People will think you're fascinating when you use these tips about talking to anyone about anything!
There was a time in my life when my children were small and I was recently divorced, that I needed to work part time. I had few office skills, not even typing, so I was pretty depressed at the thought of finding something I could do and get paid for. Then I met Renee, a woman who owned a market research business. Renee focused on conducting specialized one-to-one interviews, often by appointment, about a wide variety of topics concerning both products and opinions.
Renee and I hit it off immediately and she put me right to work. The best thing about the job was that you didn't need any training or special knowledge. All you had to do was ask pre-written questions and record the answers. Sometimes I questioned specific people that she had lined up, while at other times I had to approach total strangers or find my own interviewees. It was quite challenging yet offered me unforeseen revelations about human nature. Each assignment was a surprise.
My very first survey was quizzing women of all ages about their birth control preferences! I had to find a certain number of women who were married, a number who were unattached and quotas in different age ranges. What a challenge to cut my teeth on! At first I was embarrassed to even approach a strange woman to discuss such an intimate area of her life, but after a few attempts my stage fright disappeared. What surprised me the most was how willing my informants were to discuss this very private topic with a stranger. As time went on I talked with many people of all ages and all economic groups. I never knew from job to job what the topic would be. I remember going to informants' homes to have them taste alcohol and tell me their preferences as well as having interviews that sometimes lasted over an hour discussing attitudes and fears about life issues. Some people opened up and shared very intimate information about themselves, their relationships and life in general. It was quite an education in human nature.
Soon after completing an assignment in which I quizzed owners of Chevrolets and Fords, mostly men, about their opinions, I went to a single's party hoping to meet an eligible man. I was pretty ill at ease as I looked over the group. All my insecurities came flooding over me. I didn't feel pretty enough or young enough or something else enough to attract a handsome man. Suddenly it dawned on me that most of the men at the party had cars, and whether they were Chevrolets or Fords, they most likely had some interest or opinions about cars.

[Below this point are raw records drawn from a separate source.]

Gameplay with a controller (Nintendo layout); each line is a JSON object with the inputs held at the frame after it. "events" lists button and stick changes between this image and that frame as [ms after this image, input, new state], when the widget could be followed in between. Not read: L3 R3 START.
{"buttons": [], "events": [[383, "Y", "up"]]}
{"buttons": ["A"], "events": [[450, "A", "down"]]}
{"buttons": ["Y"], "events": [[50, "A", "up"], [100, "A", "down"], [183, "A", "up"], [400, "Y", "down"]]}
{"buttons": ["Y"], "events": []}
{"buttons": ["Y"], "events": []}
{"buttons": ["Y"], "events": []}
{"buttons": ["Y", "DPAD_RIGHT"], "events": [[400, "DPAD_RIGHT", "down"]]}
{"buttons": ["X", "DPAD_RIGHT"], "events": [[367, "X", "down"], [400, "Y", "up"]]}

Therefore, I picked a good-looking guy and started a conversation with him. I told him who I was and that I had recently had a lot of fun interviewing car owners about their opinions. Before I got much further he interrupted me to launch into his history with cars and his know-how about which cars were the best and why. All I had to do was stand there and smile as if I really knew what he was talking about. I had a great deal of fun doing this: start the conversation and then listen. Toward the end of the evening the man I was conversing with said, "You are the most interesting woman I have met here tonight." From my point of view, all I had done actually was to smile a lot and occasionally ask some questions that would keep my partner involved in a subject that he felt expert in.
That experience taught me that I didn't have to feel ill at ease in social situations and wait for someone else to initiate the conversation. I could take the lead and offer an observation, opinion or question about a familiar or shared subject or issue. You will be astonished by the amount of information or thoughts that others will disclose to you even it you are a stranger. The key to success in my own experience stemmed from the fact that market research is not based on fact. It is based on opinion, and everyone has an opinion and will stick by it! It doesn't matter if you start a conversation about politics, fashion, parenting, movies, or cars, most people will gladly offer their 2 cents worth as if they were experts. Afterwards they may very likely tell someone that they found you very easy to talk with and that you were very interesting!
Recently I realized how important my know-how as a market researcher was to me when I became a psychotherapist. As a market researcher I learned how to be interested and accepting of a wide variety of people of all ages, races, sexual persuasions, and economic groups without bias. In many ways I am still doing market research since my clients feel comfortable sharing intimate details with me as I listen without judgment.
The next time you are in a situation where you are with strangers and feel awkward starting a conversation, think about a topic that most people share. It might have to do with current events or politics. Some topics are universal such as our pets, healthy eating, how to manage a teenager, favorite vacations spots, or even the weather. Take your attention off of your own discomfort and focus on the stranger you are facing. Instead of being the "expert" become the inquiring reporter and see what happens next.